### Extrait fourni
C’est lors de cet événement que Benoît Jaunet, porte-parole de la Confédération paysanne des Deux-Sèvres, est alerté par sa femme d’un message menaçant sur les réseaux sociaux. Le statut Facebook, que nous avons retrouvé, dit « S’il y en a qui sont chauds pour une journée festive à la Ferme (de Benoît Jaunet) je suis chaud de night », le tout agrémenté d’une image d’un hangar en feu. L’auteur n’est pas moins que le président des Jeunes Agriculteurs des Deux-Sèvres, section syndicale « jeunesse » de la FNSEA.

Des grenades de désencerclement GM2L ont été lancées sur la foule (environ 200 cartouches ont été ramassées), provoquant ce type de blessures.

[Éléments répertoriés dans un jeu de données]

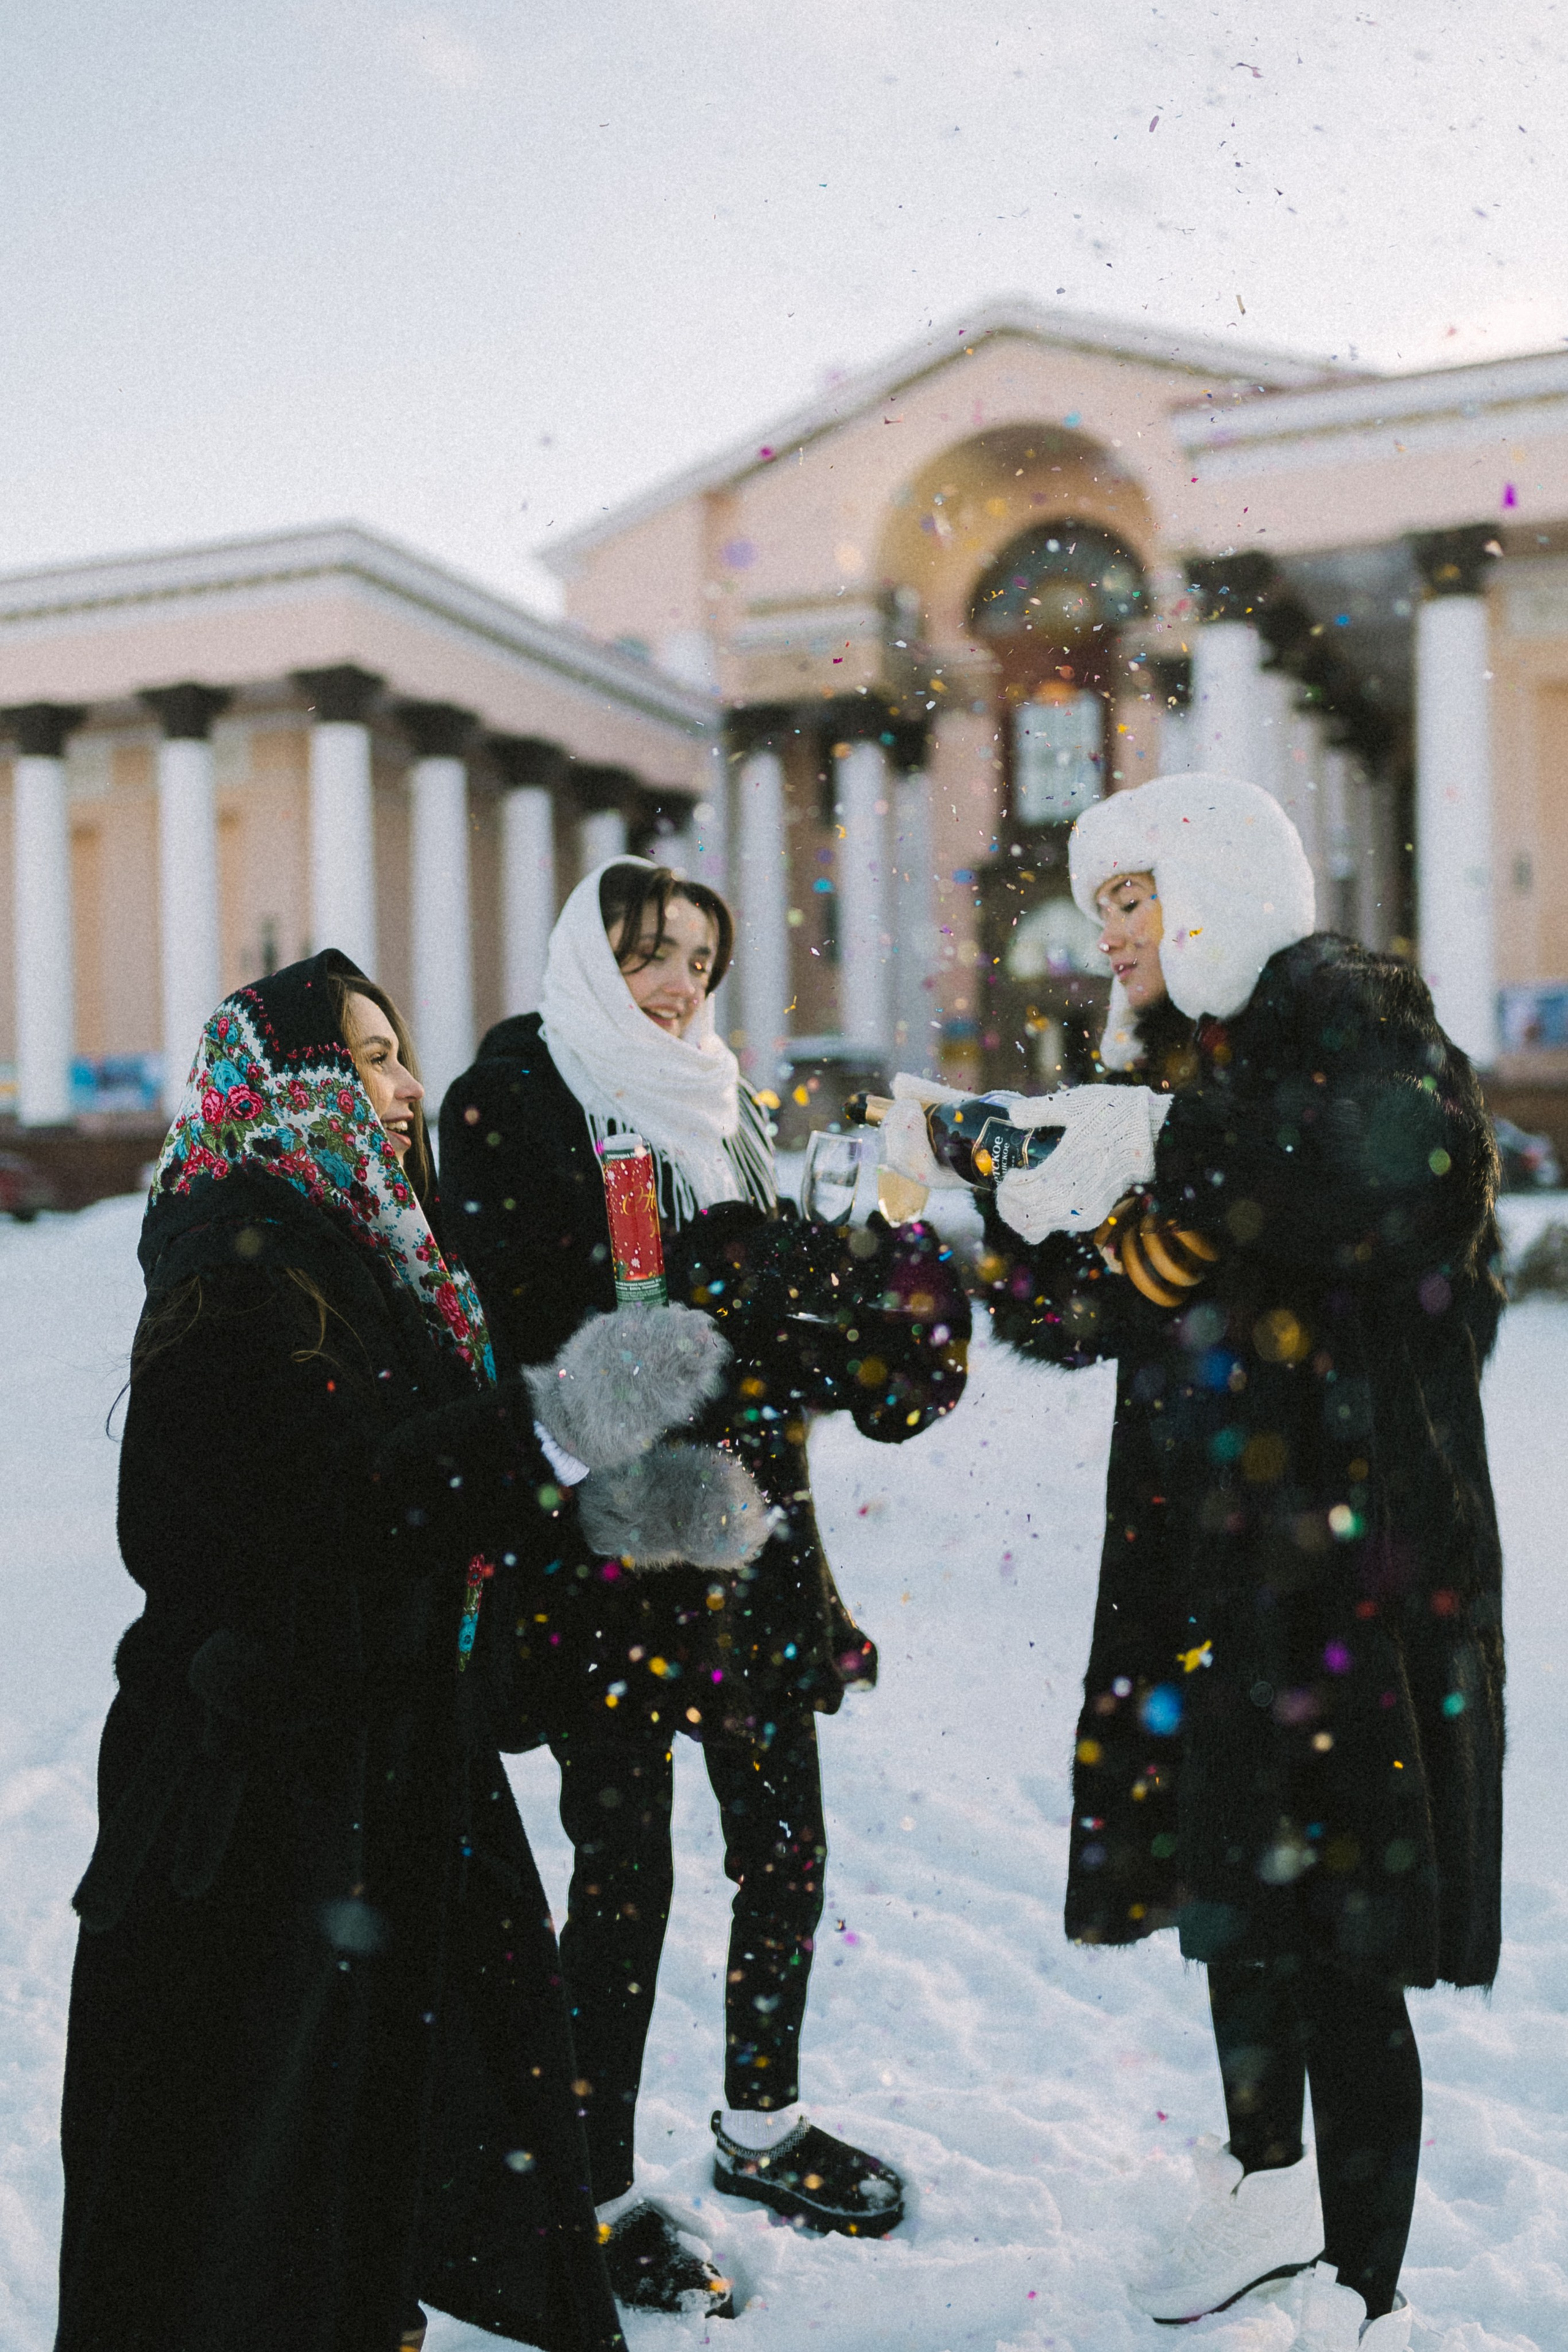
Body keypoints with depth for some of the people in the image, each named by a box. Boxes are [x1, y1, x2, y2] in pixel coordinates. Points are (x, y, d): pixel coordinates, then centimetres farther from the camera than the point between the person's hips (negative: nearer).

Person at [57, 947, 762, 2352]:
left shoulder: (359, 1251, 14)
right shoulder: (246, 1252, -13)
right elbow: (335, 1479, -27)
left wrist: (618, 1514, 4)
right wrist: (550, 1417, -34)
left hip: (389, 1754, 9)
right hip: (271, 1768, -9)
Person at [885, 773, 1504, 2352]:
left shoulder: (1346, 1017, -7)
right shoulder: (1184, 1065, 14)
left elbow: (1398, 1167, -31)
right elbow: (1084, 1314, 14)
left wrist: (1170, 1162, -22)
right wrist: (980, 1208, -1)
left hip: (1350, 1542, -8)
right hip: (1202, 1544, 8)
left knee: (1335, 1933, -2)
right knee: (1231, 1876, 20)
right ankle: (1269, 2186, 42)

### Consigne
Recopiez sans rien modifier le passage de l'extrait qui va de « C’est lors de » à « de la FNSEA. », ces deux bornes comprises.

### Solution proposée
C’est lors de cet événement que Benoît Jaunet, porte-parole de la Confédération paysanne des Deux-Sèvres, est alerté par sa femme d’un message menaçant sur les réseaux sociaux. Le statut Facebook, que nous avons retrouvé, dit « S’il y en a qui sont chauds pour une journée festive à la Ferme (de Benoît Jaunet) je suis chaud de night », le tout agrémenté d’une image d’un hangar en feu. L’auteur n’est pas moins que le président des Jeunes Agriculteurs des Deux-Sèvres, section syndicale « jeunesse » de la FNSEA.